A pregnant woman wearing a white shirt and yellow cardigan lies on a couch with her toddler daughter, whose hand is placed on her mother’s belly. NICHD 60 years of innovation. Healthy pregnancies. Healthy children. Healthy and optimal lives. Logos of the U.S. Department of Health and Human Services and NICHD.

This month, we celebrate the 60th anniversary of the signing of Public Law 87-838, in which Congress authorized NIH to establish NICHD. As the first NIH institute to focus on the entire life course rather than a specific disease or organ system, we have accomplished much in the past six decades, from pioneering the first home pregnancy test to establishing intellectual and developmental disabilities as a recognized field of research. In my first blog post of 2022, I highlighted many of NICHD’s key scientific advances and contributions to society.

As we recognize these past successes, we also look forward to future scientific advances. On Monday, October 17, NICHD will host a virtual 60th anniversary symposium. This all-day event will focus on future directions of research related to pregnancy, reproductive health, child and adolescent development, intellectual and developmental disabilities, and medical rehabilitation. We also will showcase our efforts to cultivate the next generation of researchers and promote an inclusive scientific culture. All are welcome to register to join us online external link.

October also marks Pregnancy and Infant Loss Awareness Month, making it an opportune time for the first meeting of a new NICHD-led task force examining stillbirth in the United States. Stillbirth—the death of a fetus at or after the 20th week of pregnancy—is devastating for expectant parents and families. Unfortunately, it remains all too common in the United States, with more than 20,000 occurrences annually, according to the Centers for Disease Control and Prevention (CDC).

Since the 1940s, improvements in maternity care have dramatically reduced the occurrence of stillbirth. But in recent decades, the decline has slowed. Stillbirth has many causes, from pregnancy complications to birth defects. It affects families from all demographics across the United States, although rates are higher among certain populations, including Black and American Indian/Alaska Native communities. Often, health care providers cannot determine the specific cause of a particular stillbirth.

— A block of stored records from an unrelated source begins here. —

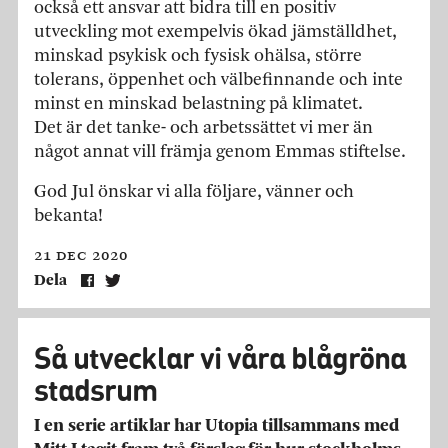
också ett ansvar att bidra till en positiv
utveckling mot exempelvis ökad jämställdhet,
minskad psykisk och fysisk ohälsa, större
tolerans, öppenhet och välbefinnande och inte
minst en minskad belastning på klimatet.
Det är det tanke- och arbetssättet vi mer än
något annat vill främja genom Emmas stiftelse.
God Jul önskar vi alla följare, vänner och
bekanta!
21 dec 2020
Dela
Så utvecklar vi våra blågröna
stadsrum
I en serie artiklar har Utopia tillsammans med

NICHD supports research on the causes of stillbirth, its occurrence in populations, risk factors, and prevention methods. The U.S. Department of Health and Human Services (HHS) recently asked our institute to lead a congressionally mandated task force on stillbirth.

The stillbirth working group will focus on the current barriers to collecting data on stillbirth throughout the United States, communities at higher risk of stillbirth, the psychological impacts of stillbirth and subsequent treatments, and known risk factors for stillbirth. They will present their recommendations to the National Advisory Child Health and Human Development Council in January 2023, with a report due to Congress in March 2023. The working group includes representatives from CDC and specialty organizations, as well as maternal-fetal medicine specialists. NICHD will host the group’s kick-off meeting at a public webinar on Thursday, October 20.

October is a time for new beginnings, as it marks the start of a new government fiscal year. As we reflect on NICHD’s past accomplishments, I look forward to future steps toward our goals of promoting healthy pregnancies, raising healthy children, and ensuring healthy and optimal lives.